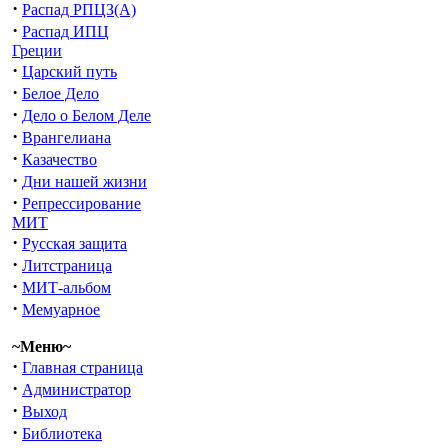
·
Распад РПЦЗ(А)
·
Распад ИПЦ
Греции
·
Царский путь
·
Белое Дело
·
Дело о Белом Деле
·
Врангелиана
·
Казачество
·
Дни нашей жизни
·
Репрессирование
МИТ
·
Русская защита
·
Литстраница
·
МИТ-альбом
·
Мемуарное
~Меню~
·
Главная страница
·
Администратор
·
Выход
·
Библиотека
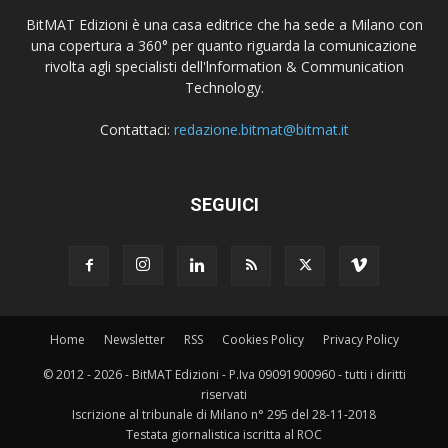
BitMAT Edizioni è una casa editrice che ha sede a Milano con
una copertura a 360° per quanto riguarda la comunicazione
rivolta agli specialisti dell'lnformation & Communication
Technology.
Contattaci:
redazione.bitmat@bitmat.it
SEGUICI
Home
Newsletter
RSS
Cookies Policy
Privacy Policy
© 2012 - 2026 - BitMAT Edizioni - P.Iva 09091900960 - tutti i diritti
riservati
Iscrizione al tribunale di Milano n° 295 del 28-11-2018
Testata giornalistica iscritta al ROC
★ ★ ★ ★ ★
**What to work on**. From the data above, extract each line that contains the word "Edizioni", matching case exactly.

**Solution to this task**.
BitMAT Edizioni è una casa editrice che ha sede a Milano con
© 2012 - 2026 - BitMAT Edizioni - P.Iva 09091900960 - tutti i diritti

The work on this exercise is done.